(TASK REQUIREMENTS) What lines in the material hold the string "assign"? Copy out each of them.

--------

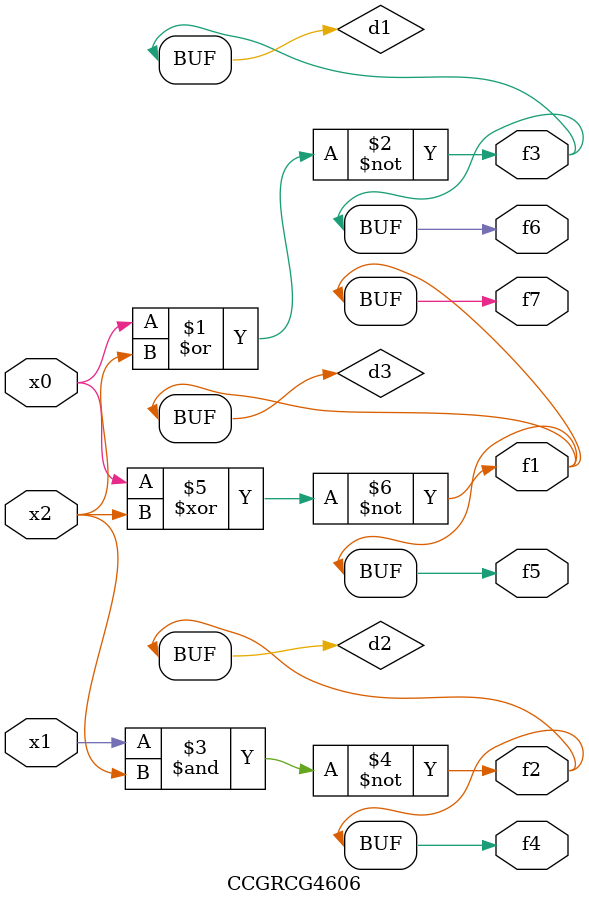
<source format=v>
module CCGRCG4606(
	input x0, x1, x2,
	output f1, f2, f3, f4, f5, f6, f7
);

	wire d1, d2, d3;

	nor (d1, x0, x2);
	nand (d2, x1, x2);
	xnor (d3, x0, x2);
	assign f1 = d3;
	assign f2 = d2;
	assign f3 = d1;
	assign f4 = d2;
	assign f5 = d3;
	assign f6 = d1;
	assign f7 = d3;
endmodule

</source>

--------

(REPLY)
	assign f1 = d3;
	assign f2 = d2;
	assign f3 = d1;
	assign f4 = d2;
	assign f5 = d3;
	assign f6 = d1;
	assign f7 = d3;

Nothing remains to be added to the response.